--- Text under study ---
Shakedown Not Stirred
'It's Cline here again and I'm going to tell you all about the first few days here at Rallye de France with WRC Team MINI Portugal.
'Well, for me and Romain (our chef - pictured below) it was a pretty busy beginning to the week as we had to set everything up to be prepared to begin our service to the team Tuesday lunchtime.
'We left our base in Lyon on Sunday morning and after 450km on the road with our truck, Romain and I finally got to Strasbourg and we immediately started working. We set up the kitchen and the hospitality and since Monday we've been working on preparing the first meals for the team.
'We've been working quite hard everyday to make sure we're ready to give the team little moments of happiness during their busy rally days. For us each meal is like a Special Stage and we run three stages per day (fortunately only one loop!) At the moment we have been doing a good job and we've always nailed our Time Controls. ;-)
'Everyday we prepare a selection of cold starters and salads, one pasta dish (what else for an Italian team!) with a different sauce and a hot main course with sides. Also we do a couple of desserts and a selection of cheeses - actually we're particularly proud of our cheese board and everybody in the team seems to appreciate it.

--- Extracted records ---
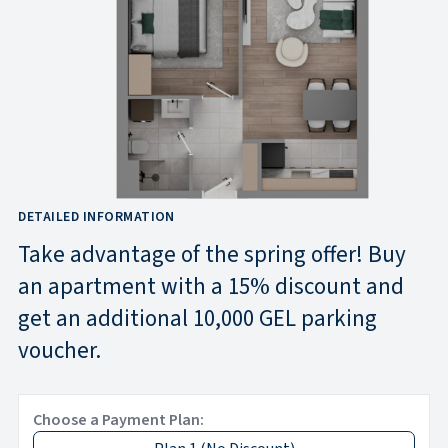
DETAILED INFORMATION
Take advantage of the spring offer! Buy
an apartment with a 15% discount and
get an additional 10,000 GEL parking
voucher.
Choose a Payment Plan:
==
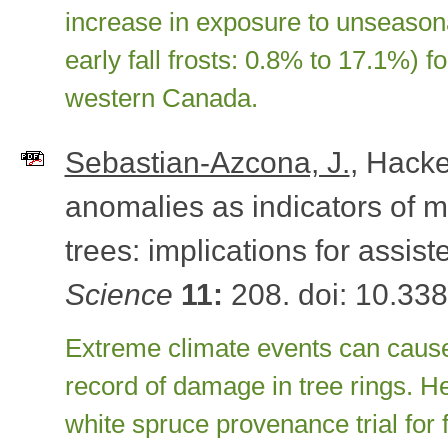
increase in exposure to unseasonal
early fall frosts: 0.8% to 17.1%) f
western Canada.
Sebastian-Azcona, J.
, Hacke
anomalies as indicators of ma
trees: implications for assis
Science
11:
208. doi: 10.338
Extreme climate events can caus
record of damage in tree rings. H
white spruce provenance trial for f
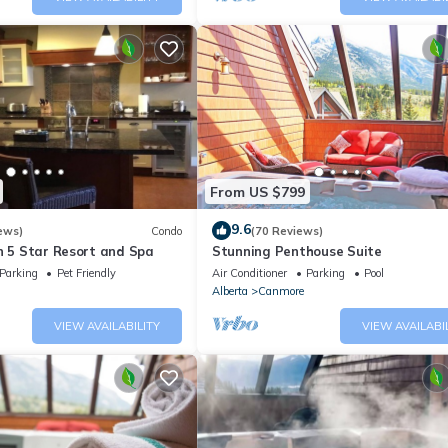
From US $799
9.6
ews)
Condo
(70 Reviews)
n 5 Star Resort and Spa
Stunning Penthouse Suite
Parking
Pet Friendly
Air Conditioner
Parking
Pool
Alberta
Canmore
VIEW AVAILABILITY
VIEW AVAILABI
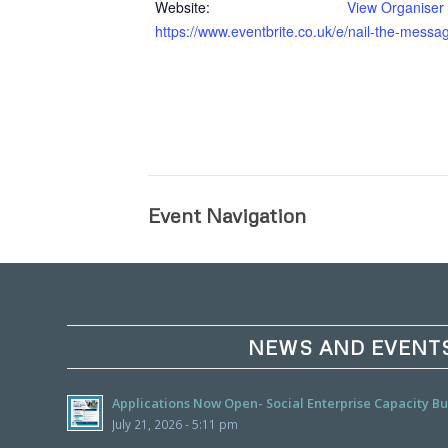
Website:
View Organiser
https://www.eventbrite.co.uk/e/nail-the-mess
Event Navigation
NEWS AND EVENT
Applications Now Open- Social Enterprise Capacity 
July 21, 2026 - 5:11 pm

--- Activities ---
A – According to the rally kitchen account, why was the beginning of the week busy for the writer and Romain? Answer in one to three sentences.
B – Reproduce the rally kitchen account word for word, from "Shakedown Not Stirred" up to and including "for the team.".
The material has no connection to the rally kitchen account.

--- Outputs in order ---
A – They had to set everything up so they would be ready to start serving the team on Tuesday at lunchtime. That meant driving 450km from Lyon to Strasbourg on Sunday, setting up the kitchen and hospitality, and preparing the first meals from Monday on.

B –
Shakedown Not Stirred
'It's Cline here again and I'm going to tell you all about the first few days here at Rallye de France with WRC Team MINI Portugal.
'Well, for me and Romain (our chef - pictured below) it was a pretty busy beginning to the week as we had to set everything up to be prepared to begin our service to the team Tuesday lunchtime.
'We left our base in Lyon on Sunday morning and after 450km on the road with our truck, Romain and I finally got to Strasbourg and we immediately started working. We set up the kitchen and the hospitality and since Monday we've been working on preparing the first meals for the team.